Actually, there was a chance that the 970FX would scale to 3GHZ by January. that didn't happen. The yields are too low right now for the 970FZ at 3GHZ, and it would be much hotter (I think around 90W+, but I could be wrong).
The order of events - from what I've been told - is this:
Jobs made the "promise" last year at WWDC. He knew at that time that IBM would be fabbing at 90nm before the end of the year. He knew that IBM was optimistic that the 970FX would have good yields at 3GHZ. My guess is that Steve was hoping for 3GHZ in January at MWSF to really impress the Mac World (double intendre). The problem ended up being that IBM could not even provide ANY 90nm chips, even for the 2GHZ xServe (and it was supposedly scaled back because IBM thought they could ship 2GHZ 970FX in quantity). Even IBM didn't expect these kind of delays. They had thought they'd at least have 2.5GHZ available in mass by February - but they are only now finally shipping these things out.

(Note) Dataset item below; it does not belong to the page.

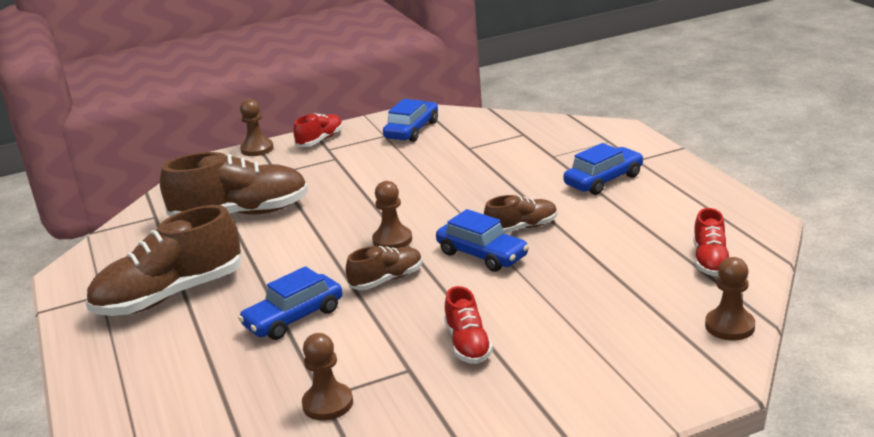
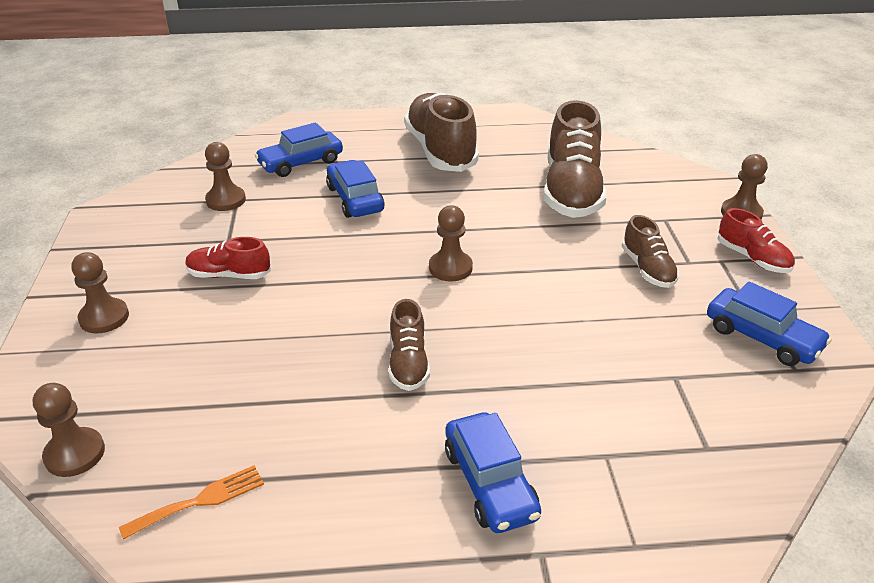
camera: 105 degrees right, 10 degrees up
brown shoe [346,246,423,290] -> brown shoe moved to [622,215,679,288]
blue car [436,209,529,272] -> blue car moved to [255,122,343,177]
red shoe [693,208,729,276] -> orange fork [119,465,264,540]
none -> brown pawn [71,252,129,333]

So, even with the delay, Jobs new that IBM would get the POWER5 derivative out during the summer. Problem is that the delay on the 970FX has pushed the manufacture of the new chip back later in the summer, BUT preliminary tests have indicated that it shouldn't hit any major snags.

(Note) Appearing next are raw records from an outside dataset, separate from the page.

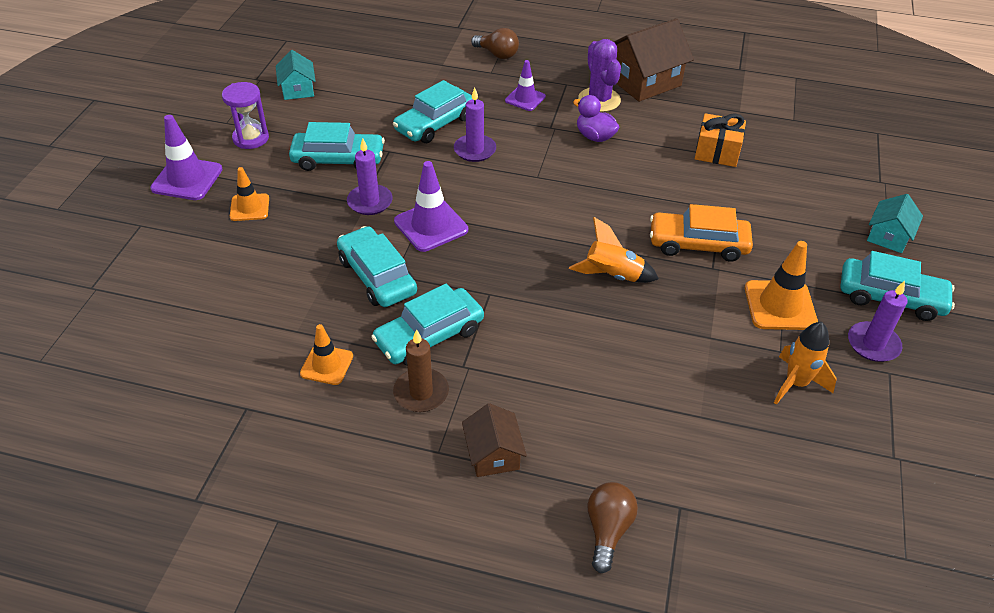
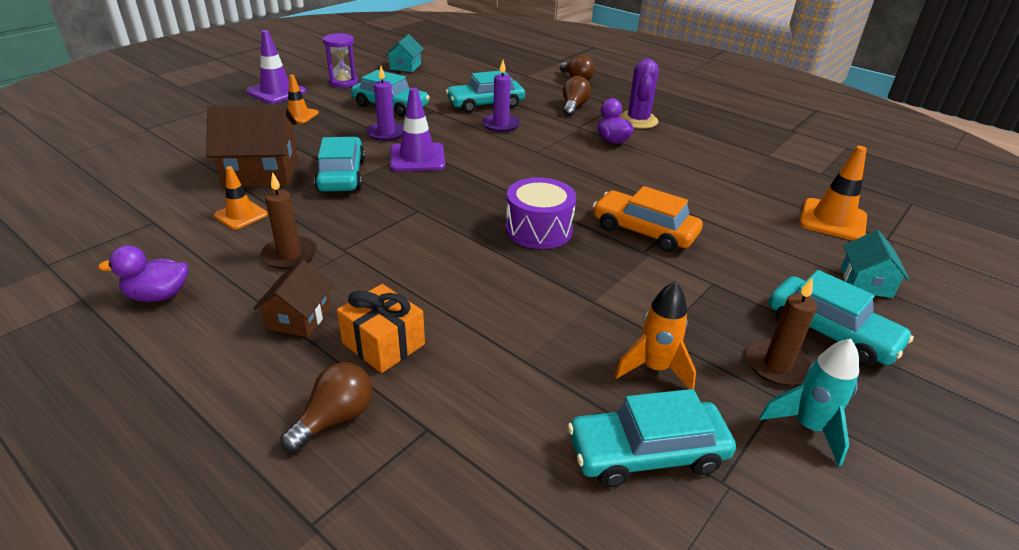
camera: 25 degrees right, 10 degrees down
turquoise car [371,283,484,366] -> turquoise car moved to [567,389,736,487]
purple traffic cone [505,60,546,111] -> brown light bulb [563,76,591,116]
orange rocket [569,217,659,283] -> purple drum [506,177,576,249]
brown house [614,18,694,102] -> brown house moved to [206,105,298,187]
orange gift [695,113,746,167] -> orange gift moved to [337,284,425,373]
orange traffic cone [745,241,818,330] -> orange traffic cone moved to [799,146,867,241]
purple candle [848,281,907,362] -> brown candle [746,278,817,386]
turquoise house [867,194,923,253] -> turquoise house turned 45 degrees counterclockwise [841,230,910,298]
none -> purple duck [98,245,188,302]
none -> turquoise rocket [760,339,859,466]

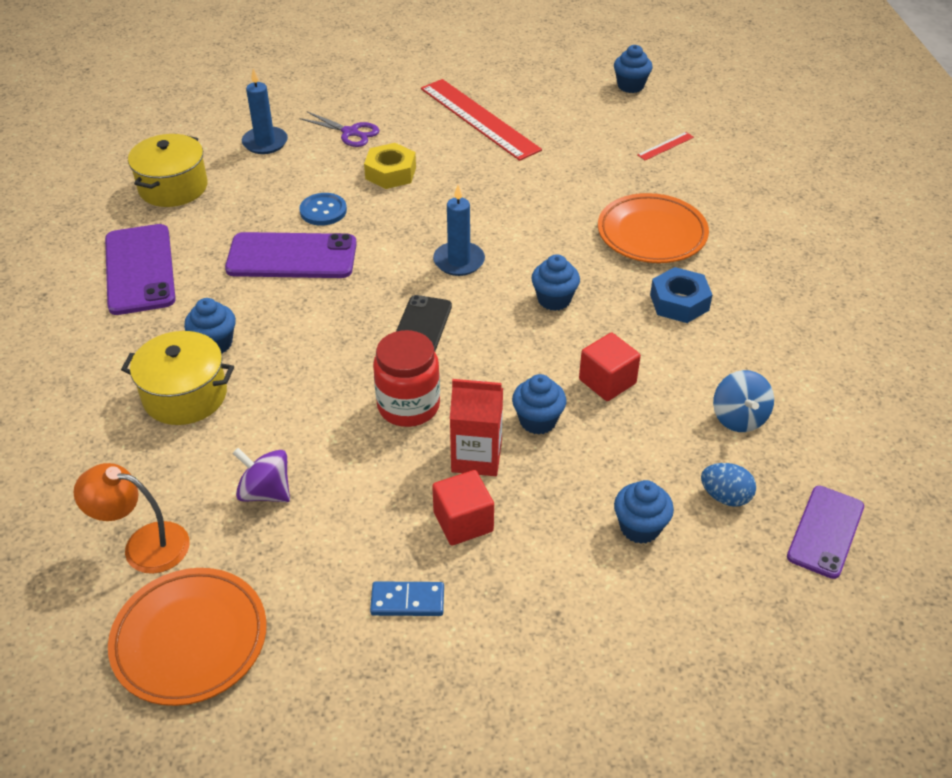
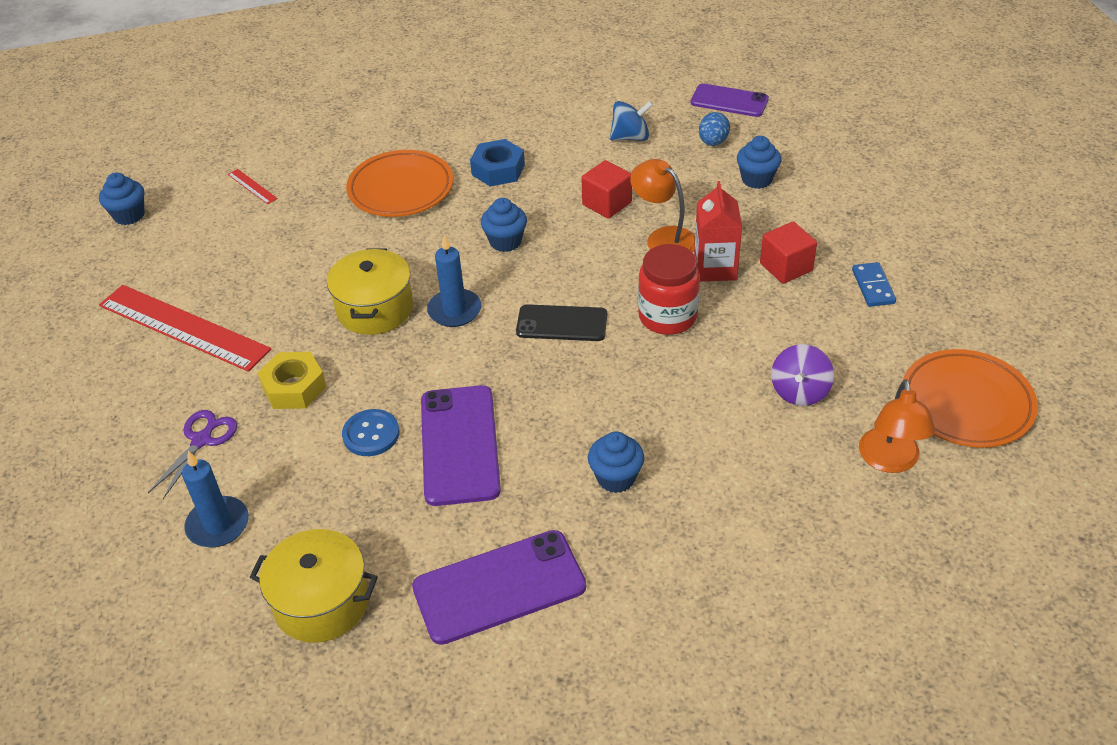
camera: 95 degrees left, 0 degrees up
yellow pot [121,331,234,425] -> yellow pot moved to [327,249,413,335]
red ruler [421,79,542,161] -> red ruler turned 75 degrees clockwise [99,285,271,372]
blue cupcake [512,374,566,435] -> orange lamp [630,159,695,252]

So, essentially, IBM and Apple had accounted for delays, but didn't expect the massive delays they ended up getting. My guess is that Apple couldn't wait to update until Sept./Oct. due to slumping sales and they HAD TO put out PowerMac updates in order to get them up a bit. So these machines will ship in July/August. I still think we'll see new chips based on the PPC975 (as most call it here) by October - the current revisions being only a stopgap.

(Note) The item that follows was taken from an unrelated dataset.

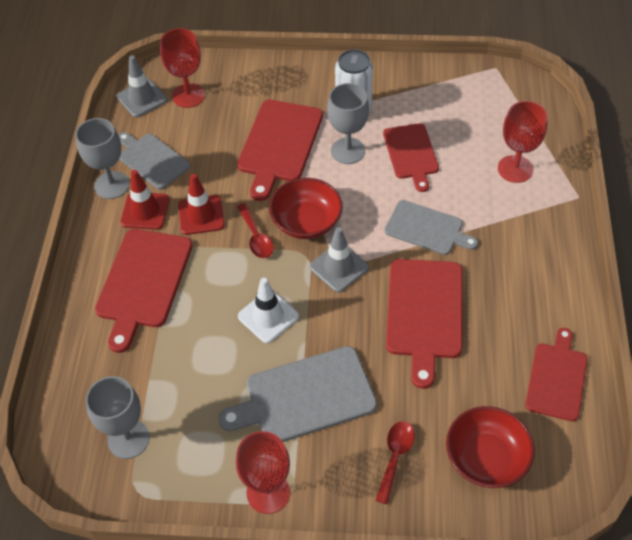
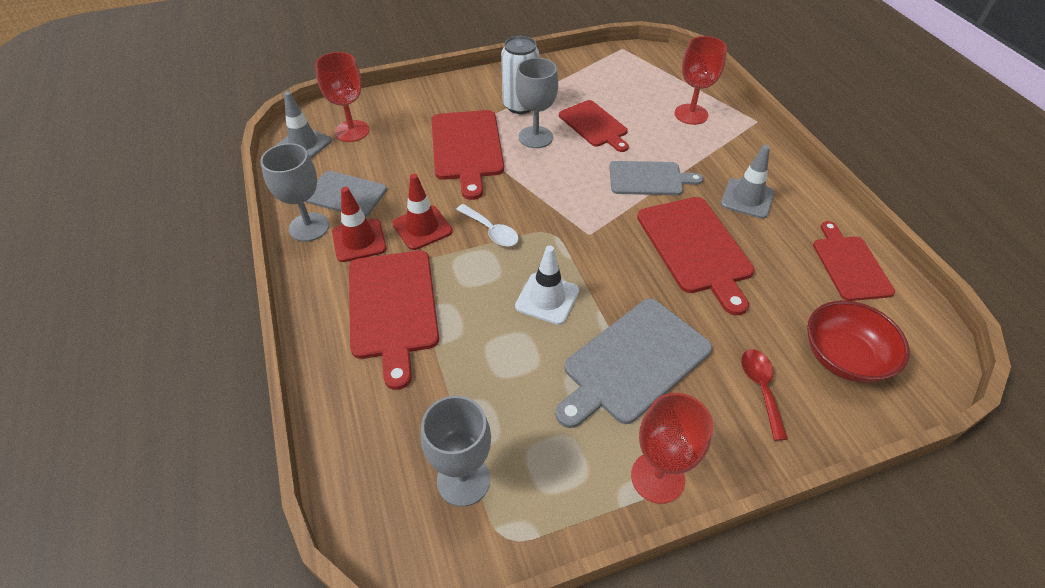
camera: 25 degrees left, 5 degrees down
red spoon [237,203,274,258] -> white spoon [456,204,519,247]
red bowl [269,178,343,239] -> none
grey traffic cone [310,227,369,292] -> grey traffic cone moved to [721,145,775,219]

As for the dual-core chip, don't bet on IBM. They do have multi-threaded chips coming up, but FreeScale could be producing a dual-core e600 before the year is out. In many ways, their new fab in Crolles is superior to the Fishkill plant. Without Moto's incompetent management, I fully expect FreeScale to surprise. In fact, a September/October update of the PowerBooks and iBooks featuring new G4s with greater bus speeds, more L2 cache, architectural improvements, and dual-core chips in the PowerBooks woudl not surprise me. If things pan out, I think we could see Apple refresh all of their lineups through the month of October, getting ready for the Christmas season. I'd also love to see some nice iPod/Mac combo deals to try to lure people in with the iPod.